TEXT SEGMENT -

Wednesday, July 22, 2015
Midweek Meditation - "Let The Children Come"
I am volunteering this week at our church's VBS program. Watching the kiddos today, I have to admit there is something sincerely beautiful about the honesty of praise they offer. Children sing with gusto. They pray from the bottom of their little hearts. And they love with reckless abandon.
So what's wrong with me?
Why can't I do the same?
I know I used to.
I can still remember belting out songs at the top of my lungs and listening wide-eyed to Bible stories while perched on the edge of my seat. Coloring pages and flannel-graph stories thrilled me. And when I prayed, I felt like I was kneeling in God's white marbled throne room.
My confidence in God was unmatched.
We would take on the world together, just the two of us! And we would do great things!!!
Now, as a middle-aged matriarch, frustrations and disappointments cloud my eyes and heavy responsibilities have clipped my wings. Where my faith used to soar like an eagle, I now feel it to be more like the flight of a turkey -- clumsy and occurring only in short spurts. But why? This shouldn't be so!

GIVEN ENTRIES -
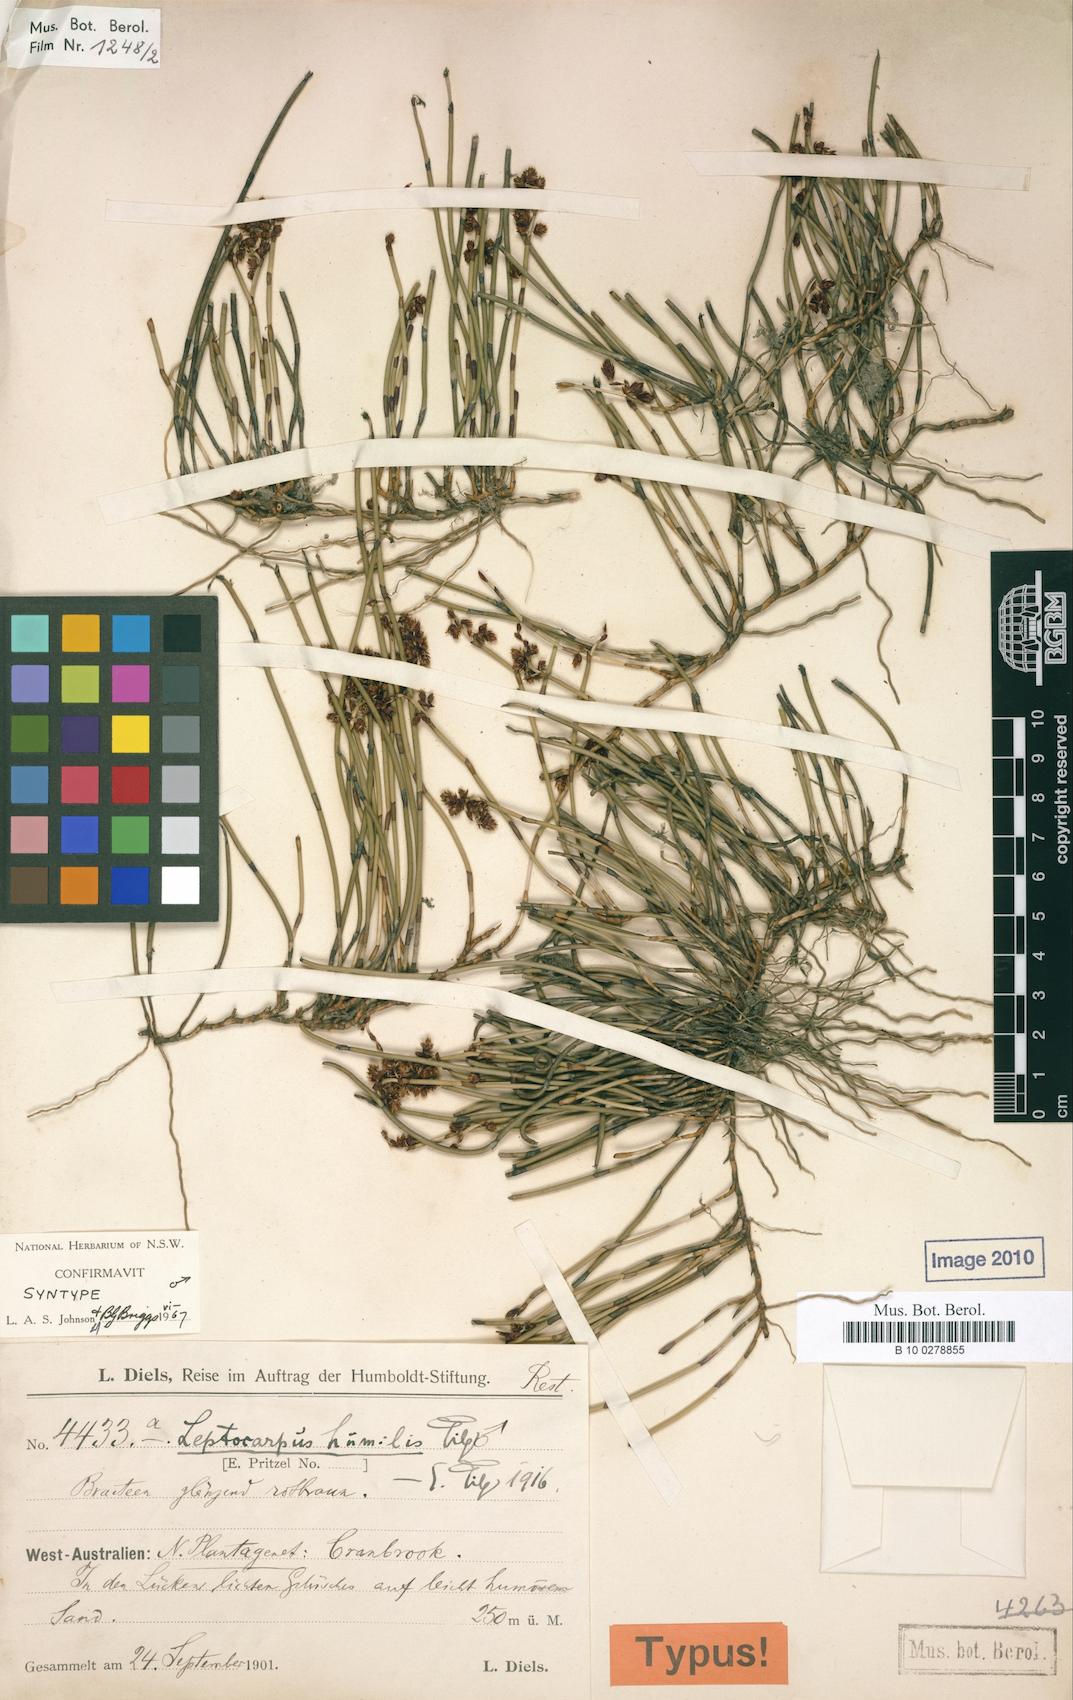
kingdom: Plantae
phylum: Tracheophyta
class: Liliopsida
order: Poales
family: Restionaceae
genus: Leptocarpus
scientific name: Leptocarpus humilis
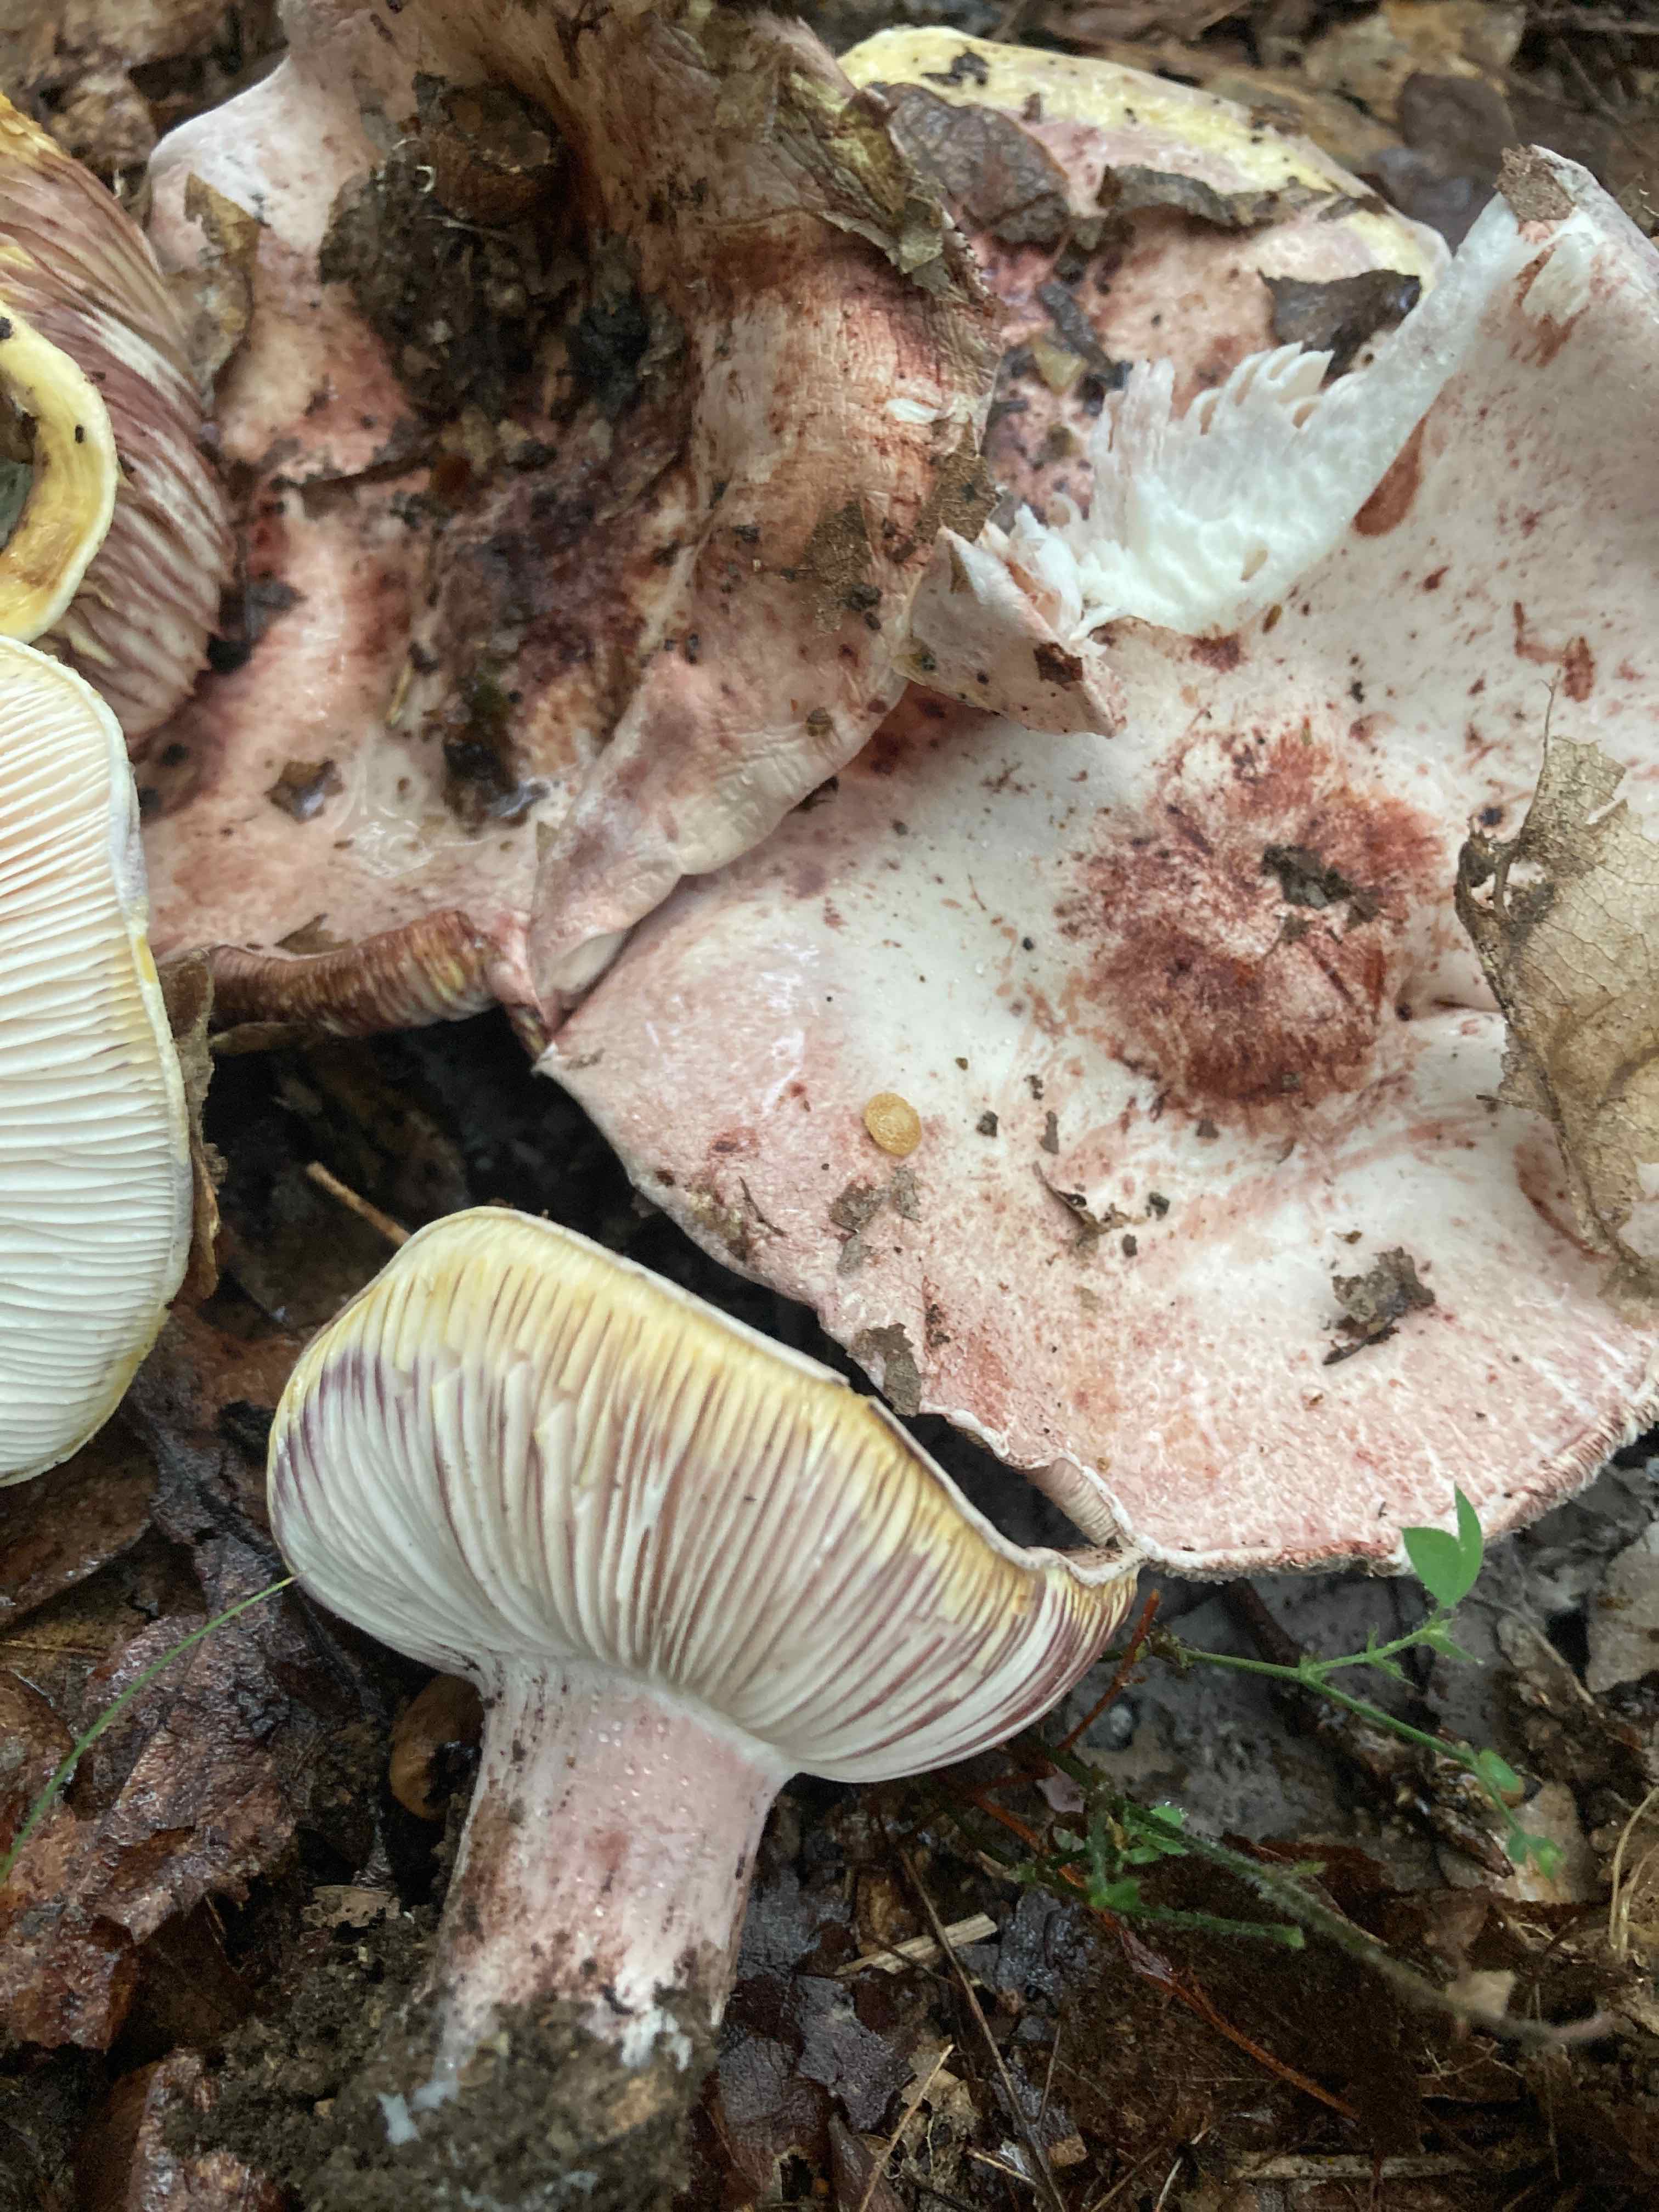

YOUR OBJECTIVE - Pick up the meditation on childlike faith after its last sentence and keep writing it. The records have nothing to do with this.

EXERCISE RESULT -
Life has thrown its share of curve balls and fiery darts my way. I try to dodge them, but, I must admit, a few have knocked me flat. Of this I am not proud.
Today, as I quietly watched the children eagerly streaming into the cafeteria, full of anticipation, something in me broke. A yearning washed over me. I WANT WHAT THEY HAVE! That sparkle. That eagerness. That JOY!!!
The good news is that I can have it. In spite of the complexities and turmoils that surround me, I can still live and breathe in the atmosphere of Heaven. I can have a peace about me that this world cannot understand.
I can have it NOW! I can have it ALWAYS!
I simply have to consciously choose it every minute of every day.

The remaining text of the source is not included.